# What to work on
Leaving the images aside, transcribe all the data below exactly.

[Transcribed page contents]
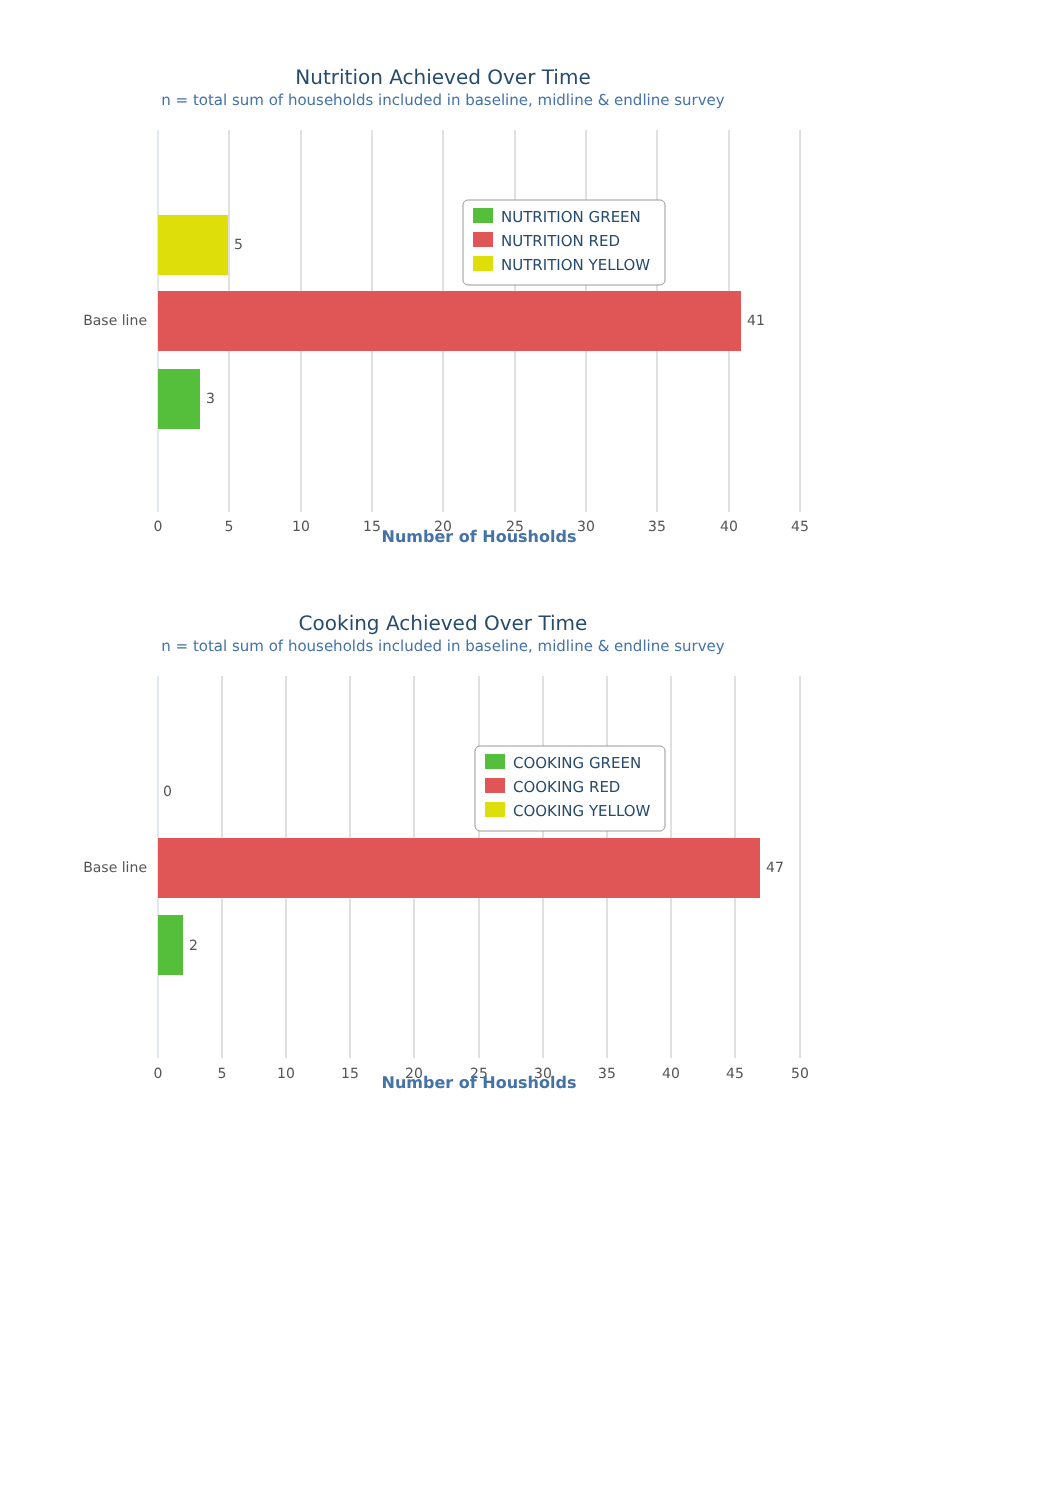Nutrition Achieved Over Time
n = total sum of households included in baseline, midline & endline survey
5
41
3
Base line
0
5
10
15
20
25
30
35
40
45
NUTRITION GREEN
NUTRITION RED
NUTRITION YELLOW
Number of Housholds
Cooking Achieved Over Time
n = total sum of households included in baseline, midline & endline survey
0
47
2
Base line
0
5
10
15
20
25
30
35
40
45
50
COOKING GREEN
COOKING RED
COOKING YELLOW
Number of Housholds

# Response to this exercise
Nutrition Achieved Over Time
n = total sum of households included in baseline, midline & endline survey
5
41
3
Base line
0
5
10
15
20
25
30
35
40
45
NUTRITION GREEN
NUTRITION RED
NUTRITION YELLOW
Number of Housholds
Cooking Achieved Over Time
n = total sum of households included in baseline, midline & endline survey
0
47
2
Base line
0
5
10
15
20
25
30
35
40
45
50
COOKING GREEN
COOKING RED
COOKING YELLOW
Number of Housholds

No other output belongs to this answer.